Rick Scott to Begin Two-Day Recruiting Trip to Kentucky

September 21, 2015 - 9:30pm

Gov. Rick Scott will fly to Kentucky early Tuesday for two days of private meetings in Lexington and Louisville with unidentified business owners about moving or expanding to Florida.

There won't be any warm welcome from the top executive of the Bluegrass State for Scott, who has already has lined up at least one Kentucky company to say it's bringing jobs to Florida.

Kentucky Gov. Steve Beshear, a Democrat, will be busy the next two days, said his spokesman Terry Sebastian.

"Gov. Beshear is meeting with a delegation of Taiwanese officials on a substantial deal for Kentucky farmers, as well as announcing an oral health initiative for thousands of Kentucky children," Sebastian said.

Beshear, who has traded barbs with the Republican Scott over the economies of both states, has previously said the trip for Scott will "waste his time."

But Scott, who is scheduled to be with staff from his office and Enterprise Florida in Lexington on Tuesday and Louisville on Wednesday, already is poised to announce at least some new jobs while in Kentucky.

Scott's office declined to discuss the details of the announcement, which will be made Tuesday morning in downtown Lexington.

For Scott, this is his fourth "domestic economic development" mission this year.

Scott earlier went to Philadelphia, Los Angeles and Hartford, Conn. Each location, as with this week's venture, was in a state with a Democratic governor.

It remains to be seen how successful these recruitment trips will be.

The Philadelphia excursion focused on the continued expansion of Wawa convenience stores in Florida, while attracting more maritime cargo highlighted the stop in Los Angeles.

Bill Johnson, president and CEO of Enterprise Florida, the state's public-private business recruiting agency, acknowledged last week before a Senate committee that Florida failed to land a "significant" Connecticut-based company, one of "America's oldest and largest." He said the unidentified corporation didn't want to go south of the Georgia-Florida line.

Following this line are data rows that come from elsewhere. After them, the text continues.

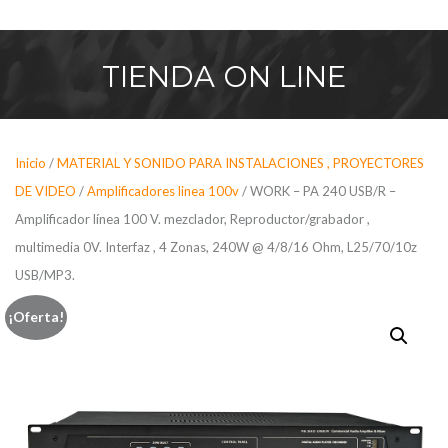
Saltar
al
contenido
TIENDA
ON LINE
Inicio
/
MATERIAL Y SONIDO PARA INSTALACIONES , PROYECTORES
DE VIDEO
/
Amplificadores linea 100v
/ WORK – PA 240 USB/R –
Amplificador línea 100 V. mezclador, Reproductor/grabador ,
multimedia 0V. Interfaz , 4 Zonas, 240W @ 4/8/16 Ohm, L25/70/10z
USB/MP3.
¡Oferta!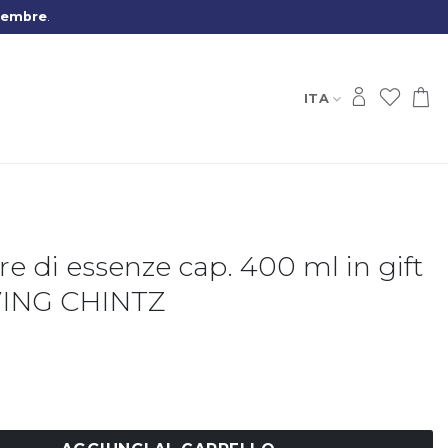
Spedizione gratuita
per ordini superiori ai
59€
ITA
re di essenze cap. 400 ml in gift
VING CHINTZ
 essenze cap. 400 ml in gift box LIVING CHINTZ quantità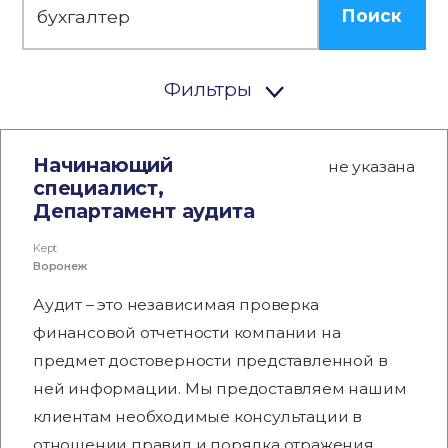
Поиск
Фильтры
Начинающий
не указана
специалист,
Департамент аудита
Kept
Воронеж
Аудит – это независимая проверка
финансовой отчетности компании на
предмет достоверности представленной в
ней информации. Мы предоставляем нашим
клиентам необходимые консультации в
отношении правил и порядка отражения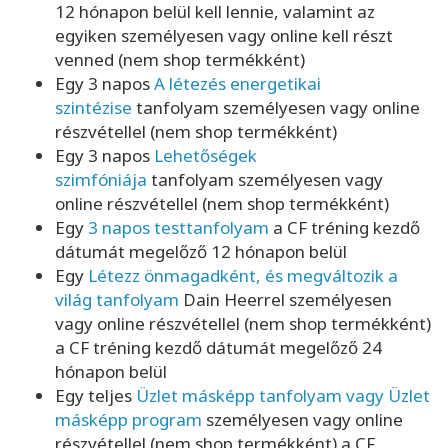
12 hónapon belül kell lennie, valamint az
egyiken személyesen vagy online kell részt
venned (nem shop termékként)
Egy 3 napos
A létezés energetikai
szintézise
tanfolyam személyesen vagy online
részvétellel (nem shop termékként)
Egy 3 napos
Lehetőségek
szimfóniája
tanfolyam személyesen vagy
online részvétellel (nem shop termékként)
Egy
3 napos testtanfolyam
a CF tréning kezdő
dátumát megelőző 12 hónapon belül
Egy
Létezz önmagadként, és megváltozik a
világ tanfolyam
Dain Heerrel személyesen
vagy online részvétellel (nem shop termékként)
a CF tréning kezdő dátumát megelőző 24
hónapon belül
Egy teljes
Üzlet másképp tanfolyam vagy Üzlet
másképp program
személyesen vagy online
részvétellel (nem shop termékként) a CF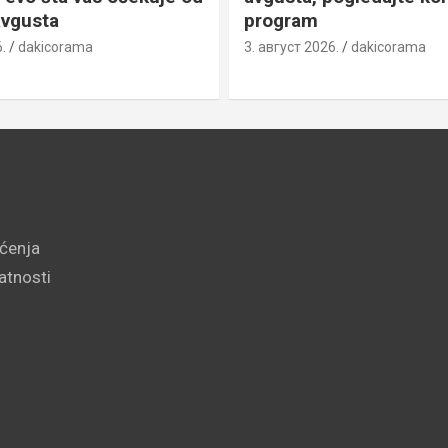
avgusta
program
.
dakicorama
3. август 2026.
dakicorama
šćenja
vatnosti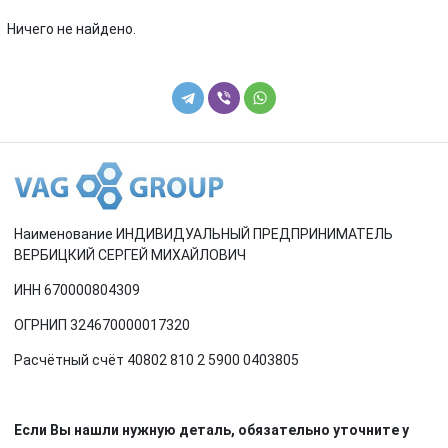
Renault
Rover
Ничего не найдено.
SEAT
Skoda
Smart
SsangYong
Subaru
Suzuki
Toyota
Volkswagen
Наименование ИНДИВИДУАЛЬНЫЙ ПРЕДПРИНИМАТЕЛЬ
Volvo
ВЕРБИЦКИЙ СЕРГЕЙ МИХАЙЛОВИЧ
ИНН 670000804309
ОГРНИП 324670000017320
Расчётный счёт 40802 810 2 5900 0403805
Если Вы нашли нужную деталь, обязательно уточните у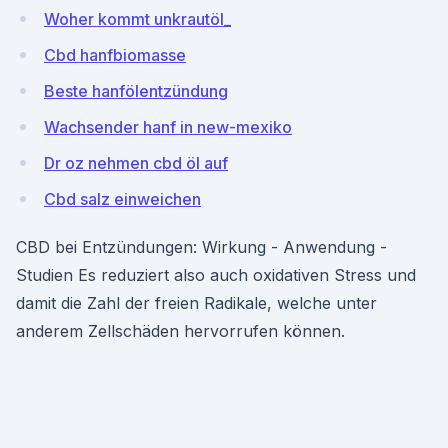
Woher kommt unkrautöl_
Cbd hanfbiomasse
Beste hanfölentzündung
Wachsender hanf in new-mexiko
Dr oz nehmen cbd öl auf
Cbd salz einweichen
CBD bei Entzündungen: Wirkung - Anwendung -
Studien Es reduziert also auch oxidativen Stress und
damit die Zahl der freien Radikale, welche unter
anderem Zellschäden hervorrufen können.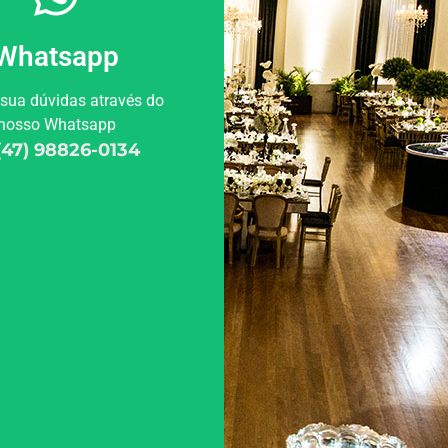
Whatsapp
 sua dúvidas através do
nosso Whatsapp
(47) 98826-0134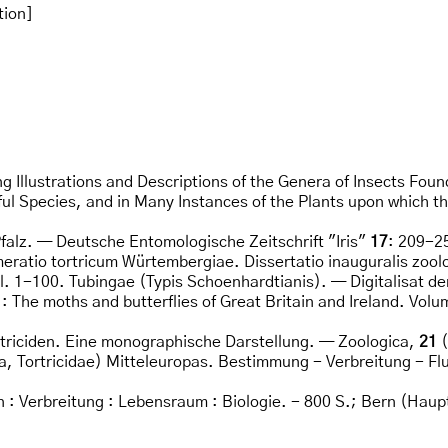
tion]
g Illustrations and Descriptions of the Genera of Insects Foun
l Species, and in Many Instances of the Plants upon which the
falz. — Deutsche Entomologische Zeitschrift "Iris"
17
: 209-2
eratio tortricum Würtembergiae. Dissertatio inauguralis zool
bl. 1-100. Tubingae (Typis Schoenhardtianis). — Digitalisat 
: The moths and butterflies of Great Britain and Ireland. Volu
rtriciden. Eine monographische Darstellung. — Zoologica,
21
(
era, Tortricidae) Mitteleuropas. Bestimmung - Verbreitung - 
n : Verbreitung : Lebensraum : Biologie. - 800 S.; Bern (Haup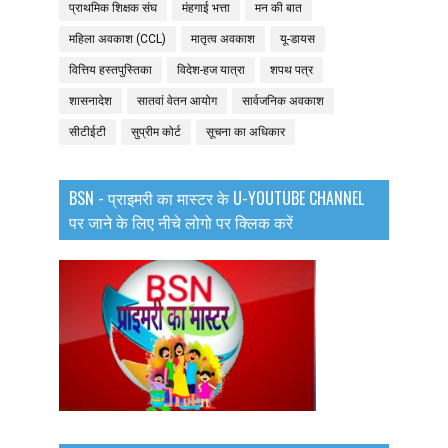
प्राथमिक शिक्षक संघ
मंहगाई भत्ता
मन की बात
महिला अवकाश (CCL)
मातृत्व अवकाश
यू-डायस
वित्तिय हस्तपुस्तिका
विदेश-हज यात्रा
शपथ पत्र
शासनादेश
सातवां वेतन आयोग
सार्वजनिक अवकाश
सीटीईटी
सुप्रीम कोर्ट
सूचना का अधिकार
BSN - प्राइमरी का मास्टर के U-YOUTUBE CHANNEL
पर जाने के लिए नीचे लोगो पर क्लिक करें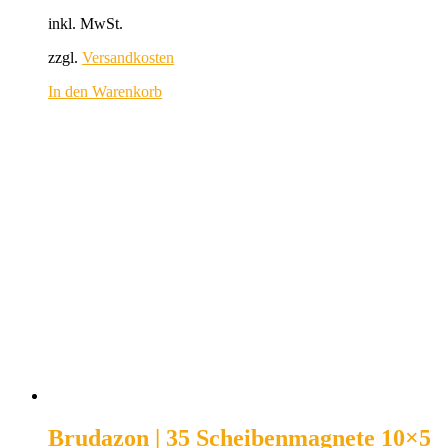
inkl. MwSt.
zzgl.
Versandkosten
In den Warenkorb
Brudazon | 35 Scheibenmagnete 10×5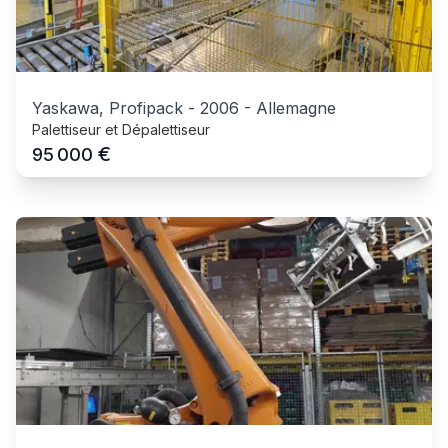
Yaskawa, Profipack
-
2006
-
Allemagne
Palettiseur et Dépalettiseur
€
95 000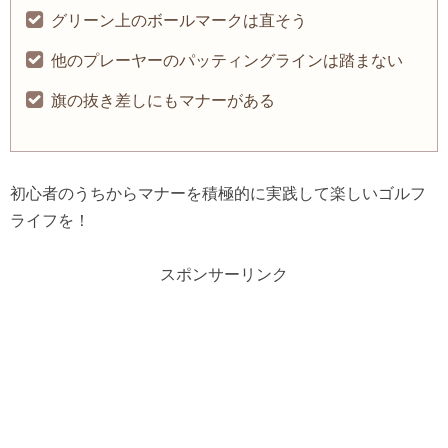
グリーン上のボールマークは直そう
他のプレーヤーのパッティングラインは踏まない
旗の抜き差しにもマナーがある
初心者のうちからマナーを積極的に実践して楽しいゴルフ
ライフを！
スポンサーリンク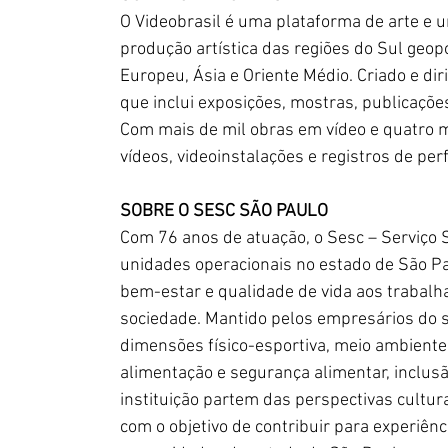
O Videobrasil é uma plataforma de arte e u
produção artística das regiões do Sul geopo
Europeu, Ásia e Oriente Médio. Criado e di
que inclui exposições, mostras, publicações
Com mais de mil obras em vídeo e quatro mi
vídeos, videoinstalações e registros de pe
SOBRE O SESC SÃO PAULO
Com 76 anos de atuação, o Sesc – Serviço 
unidades operacionais no estado de São Pa
bem-estar e qualidade de vida aos trabalha
sociedade. Mantido pelos empresários do s
dimensões físico-esportiva, meio ambiente, 
alimentação e segurança alimentar, inclusão
instituição partem das perspectivas cultura
com o objetivo de contribuir para experiênc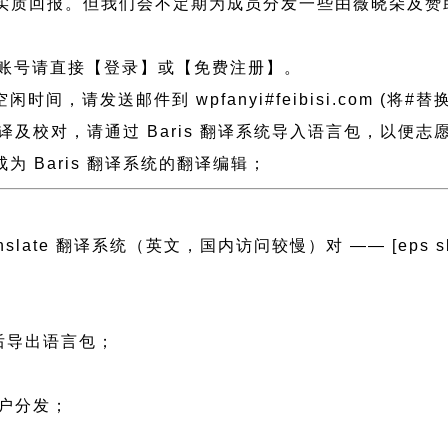
实质回报。但我们会不定期为成员分发一些由薇晓朵及赞
账号请直接【登录】或【免费注册】。
请发送邮件到 wpfanyi#feibisi.com (将#替
翻译及校对，请通过 Baris 翻译系统导入语言包，以便
 Baris 翻译系统的翻译编辑；
ranslate 翻译系统（英文，国内访问较慢）对 —— [eps slug=”
然后导出语言包；
；
用户分发；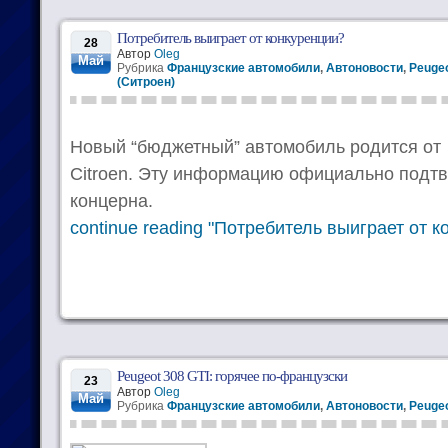
Потребитель выиграет от конкуренции?
28
Автор
Oleg
Май
Рубрика
Французские автомобили
,
Автоновости
,
Peugeo
(Ситроен)
Новый “бюджетный” автомобиль родится от
Citroen. Эту информацию официально подт
концерна.
continue reading "Потребитель выиграет от к
Peugeot 308 GTI: горячее по-французски
23
Автор
Oleg
Май
Рубрика
Французские автомобили
,
Автоновости
,
Peugeo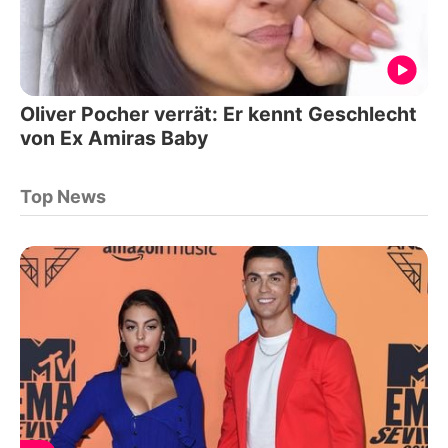
Oliver Pocher verrät: Er kennt Geschlecht
von Ex Amiras Baby
Top News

Scott and Enterprise Florida, in hunting for private businesses to expand or relocate to Florida, have been playing up that Florida doesn't have a personal income tax and is "proud" to be a right-to-work state while targeting Kentucky's "pro-union, big government policies."

Two years ago, he wrote a public letter to Kentucky businesses about moving to Florida and two weeks ago Enterprise Florida started running an ad touting Scott's upcoming visit.

The Louisville Courier-Journal, expressing some of the bitterness that lingers over Scott's decision to move the headquarters of nation's largest hospital chain out of Kentucky two decades ago, has used the words "poach" and "plunder" in reporting on the upcoming executive visit.

As CEO of Columbia/HCA Healthcare Corp., Scott relocated the company's headquarters from Louisville to Nashville in the mid-1990s after publicly criticizing Kentucky's tax structure.